# Document extract
+++++
I Poo-Poo TAA and Readers Respond
I wear it as a badge of honor that my recent posts poo-poo’ing the future of tactical asset allocation (and its infinite reincarnations) have been consistently met with loud disagreement.
Folks getting upset with you isn’t necessarily a sign that you’re doing the right thing, but never having folks get upset with you is a sure sign that you’re not. Such is the nature of challenging conventional wisdom.
These very healthy discussions have helped me to crystallize and simplify my logic:
1. Almost everything in today’s market is too well correlated with equities, with the exception of just a handful of asset classes.
2. Treasuries (and similar assets), the most significant of those few low-correlation asset classes, is mathematically guaranteed to underperform in the future. It may not happen tomorrow, but it will happen.
3. Ponder the implications of the combination of #1 and #2 and riddle me how the super smooth backtested equity curves that the investing world is chasing, which inherently require effective diversification, represent realistic expectations for the foreseeable future.
+++++
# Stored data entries

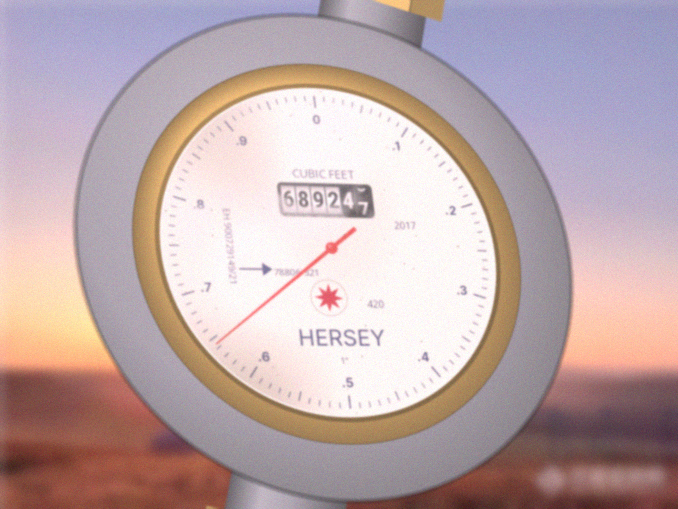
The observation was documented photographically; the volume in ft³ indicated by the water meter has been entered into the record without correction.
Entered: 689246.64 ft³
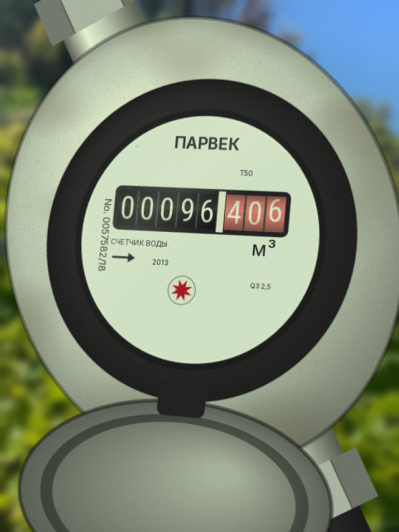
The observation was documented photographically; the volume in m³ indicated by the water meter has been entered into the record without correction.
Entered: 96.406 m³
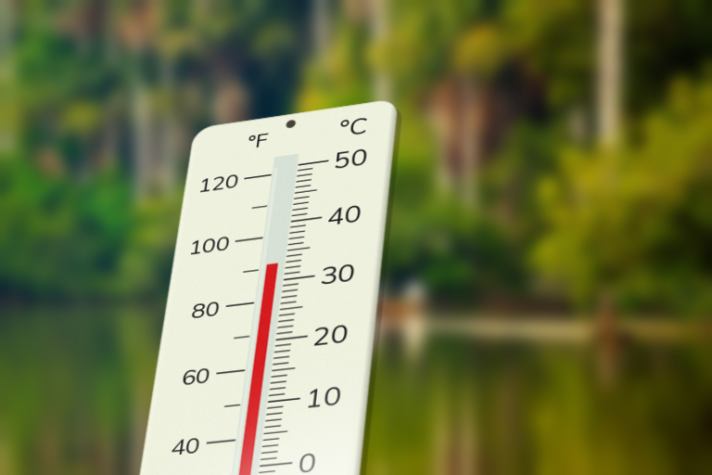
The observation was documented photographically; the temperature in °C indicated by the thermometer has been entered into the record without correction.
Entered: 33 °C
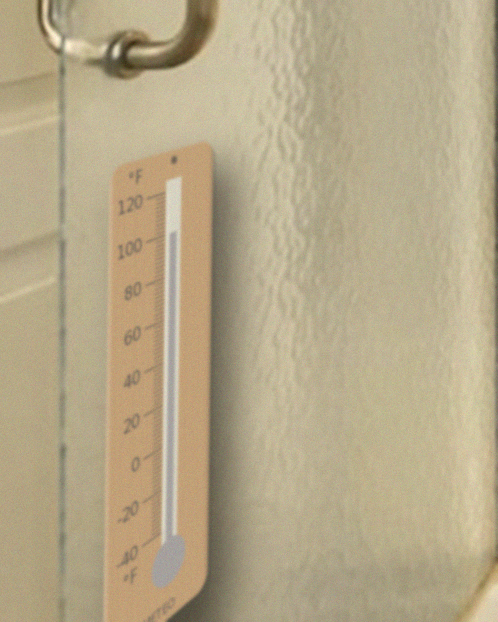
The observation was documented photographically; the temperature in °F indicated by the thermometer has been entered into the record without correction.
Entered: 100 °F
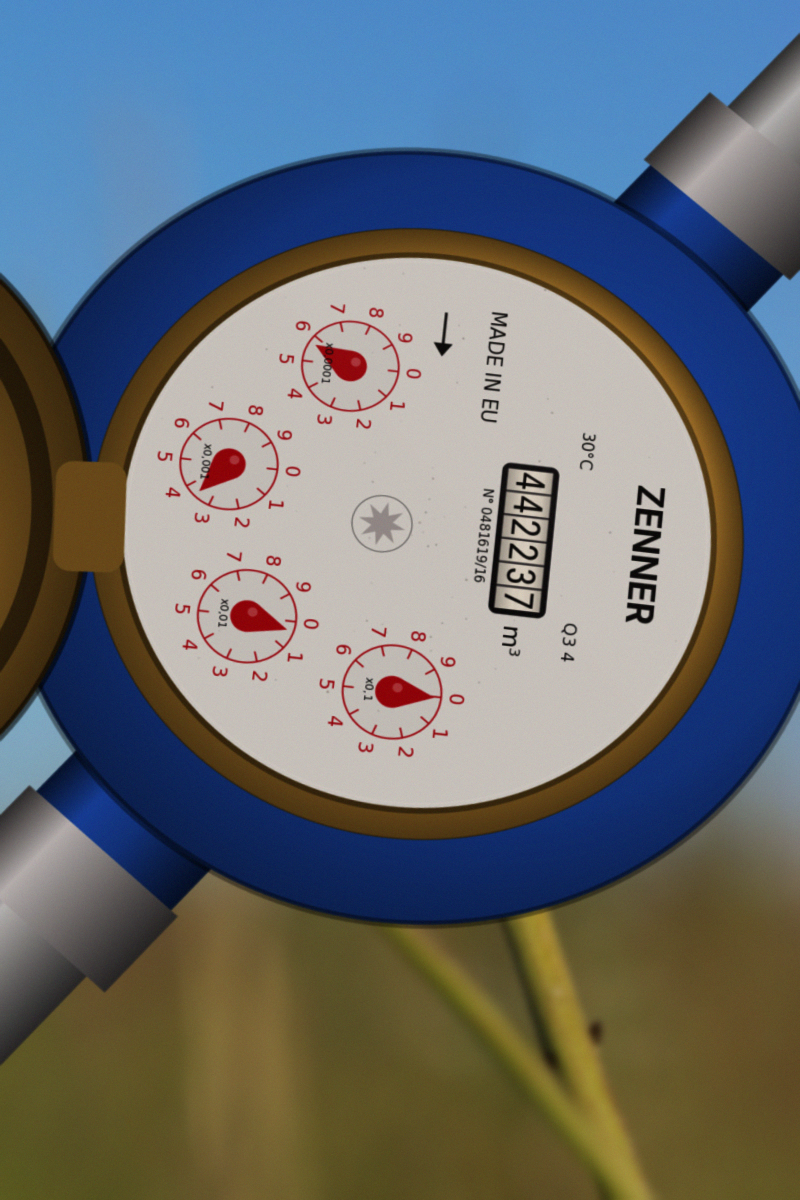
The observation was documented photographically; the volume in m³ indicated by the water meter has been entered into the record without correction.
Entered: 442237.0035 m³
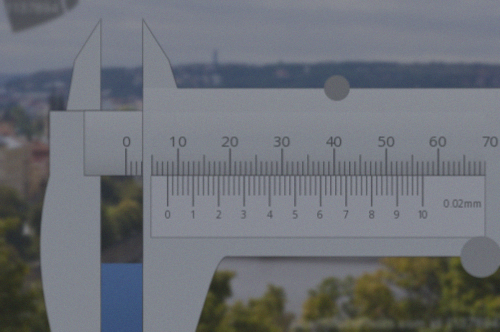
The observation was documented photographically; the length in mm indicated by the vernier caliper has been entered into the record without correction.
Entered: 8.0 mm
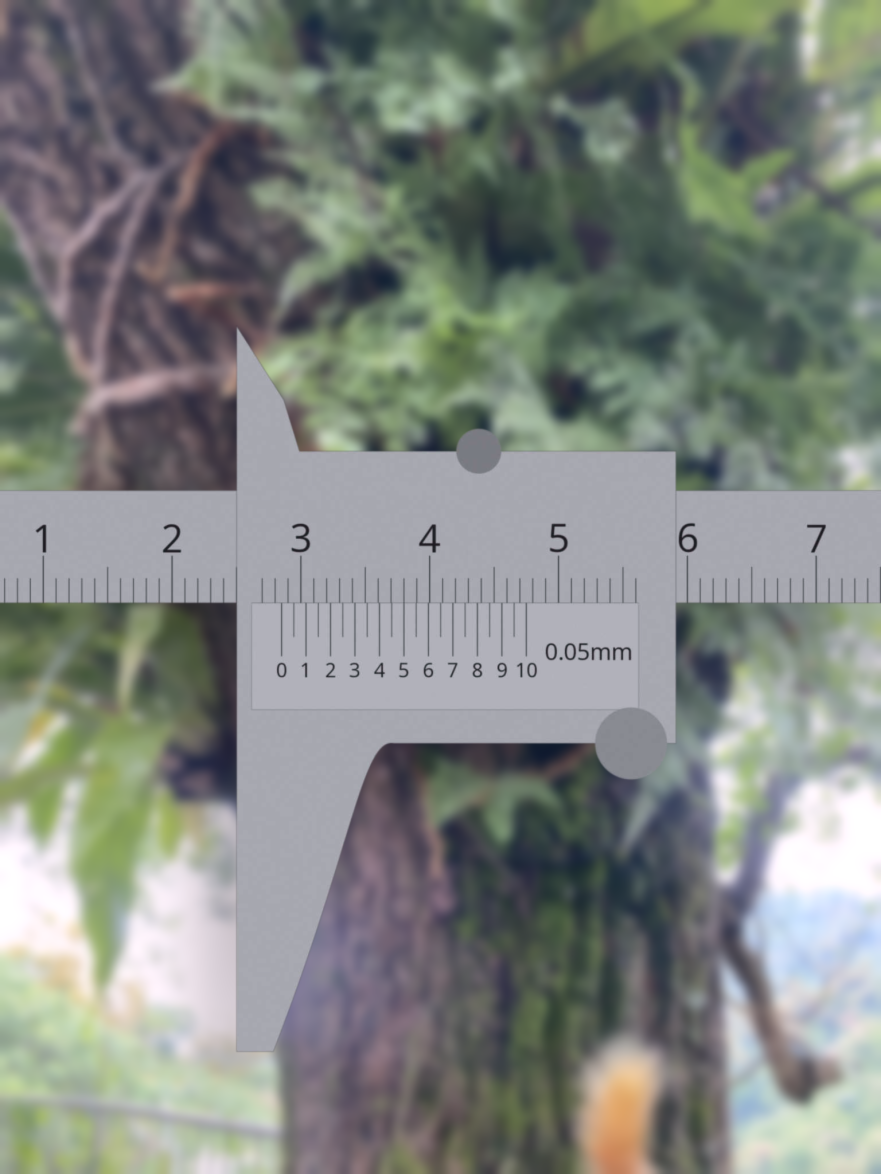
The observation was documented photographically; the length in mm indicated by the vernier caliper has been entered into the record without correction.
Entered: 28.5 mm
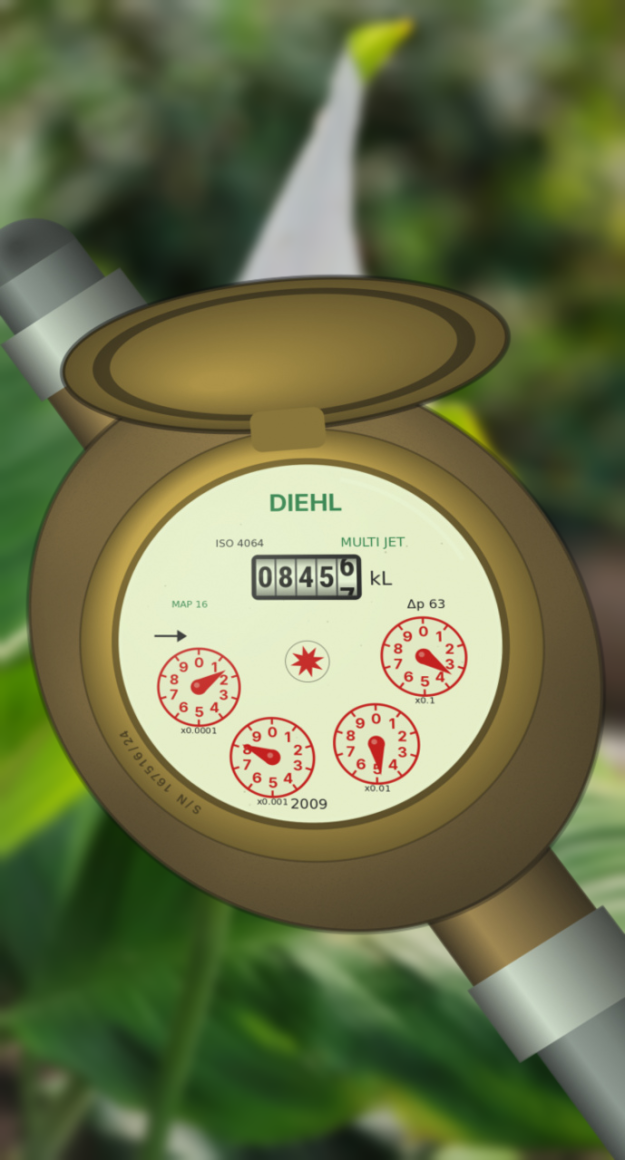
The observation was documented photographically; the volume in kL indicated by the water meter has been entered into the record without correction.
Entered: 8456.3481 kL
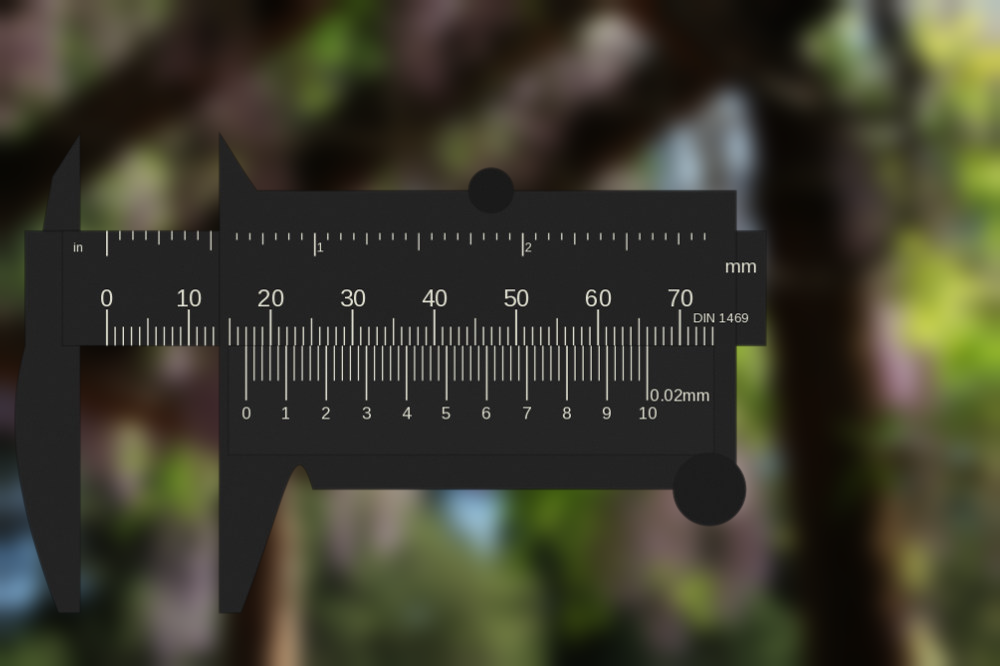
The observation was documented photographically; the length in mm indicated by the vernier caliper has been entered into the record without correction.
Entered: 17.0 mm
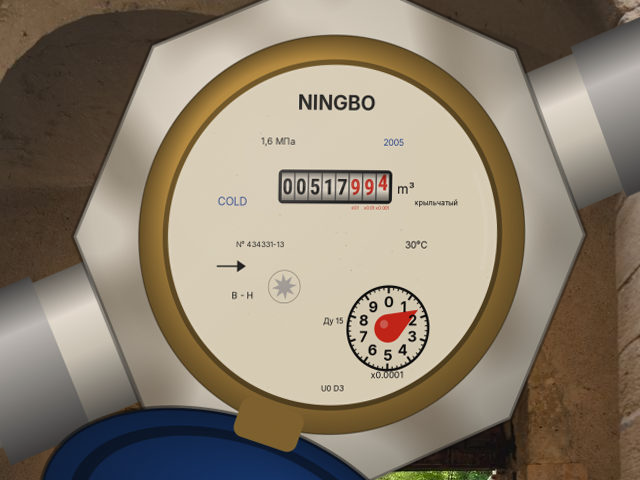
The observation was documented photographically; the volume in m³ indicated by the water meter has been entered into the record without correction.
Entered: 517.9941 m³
+++++
# Assigned task 1
Set down the passage of the post on tactical asset allocation, everything from "2. Treasuries (and" down to "it will happen.".
# Assigned task 2
Output the rows as a Markdown table with the columns "No." and "Entry": everything from the start of the rows down to the line containing "Entered: 33 °C", skipping blank lines and leaving out the pictures.

# Expected output 1
2. Treasuries (and similar assets), the most significant of those few low-correlation asset classes, is mathematically guaranteed to underperform in the future. It may not happen tomorrow, but it will happen.

# Expected output 2
| No. | Entry |
|---|---|
| 1 | The observation was documented photographically; the volume in ft³ indicated by the water meter has been entered into the record without correction. |
| 2 | Entered: 689246.64 ft³ |
| 3 | The observation was documented photographically; the volume in m³ indicated by the water meter has been entered into the record without correction. |
| 4 | Entered: 96.406 m³ |
| 5 | The observation was documented photographically; the temperature in °C indicated by the thermometer has been entered into the record without correction. |
| 6 | Entered: 33 °C |